== Given records ==
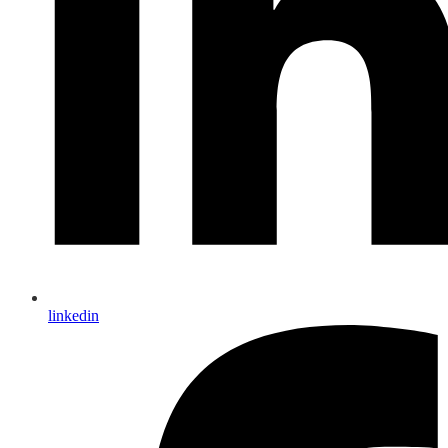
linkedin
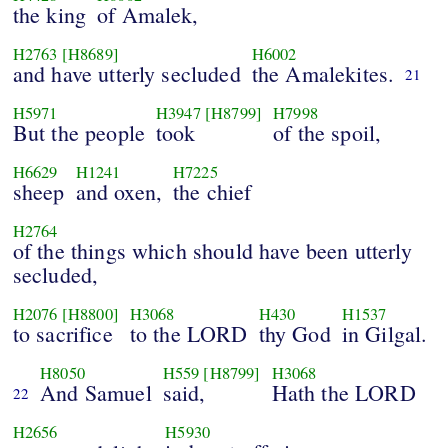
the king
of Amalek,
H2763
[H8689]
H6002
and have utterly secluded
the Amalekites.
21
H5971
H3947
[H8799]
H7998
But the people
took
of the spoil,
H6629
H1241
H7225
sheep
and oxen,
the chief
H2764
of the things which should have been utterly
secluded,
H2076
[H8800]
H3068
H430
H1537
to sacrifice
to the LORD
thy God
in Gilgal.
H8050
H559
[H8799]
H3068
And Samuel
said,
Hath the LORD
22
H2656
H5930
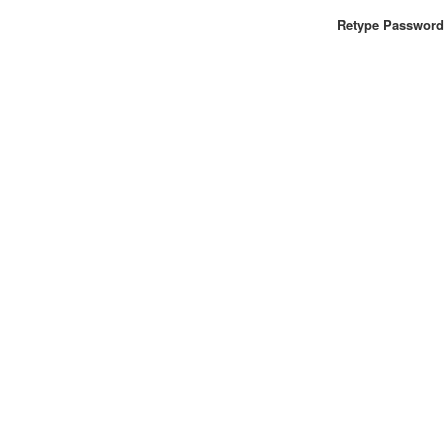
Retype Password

* * *

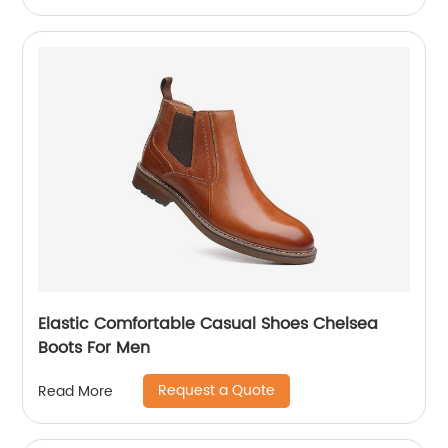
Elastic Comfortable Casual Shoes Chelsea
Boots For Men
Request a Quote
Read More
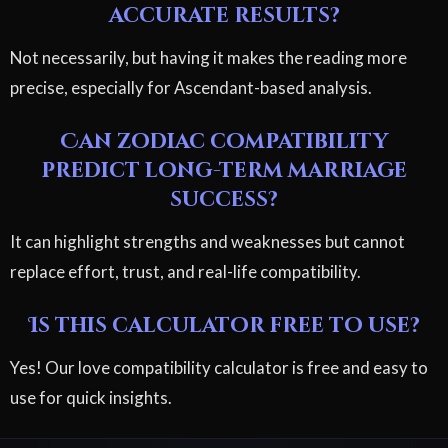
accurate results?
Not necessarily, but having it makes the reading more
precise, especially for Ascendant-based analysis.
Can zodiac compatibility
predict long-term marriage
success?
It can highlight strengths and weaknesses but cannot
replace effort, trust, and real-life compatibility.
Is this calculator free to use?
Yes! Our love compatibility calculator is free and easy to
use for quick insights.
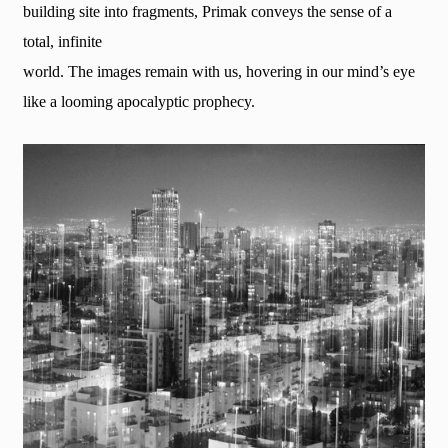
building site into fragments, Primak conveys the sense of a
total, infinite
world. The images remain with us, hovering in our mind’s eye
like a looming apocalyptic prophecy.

== What to do ==
Count the lines in the rows above that contain the word "calculator", and give only the number.

== Response ==
2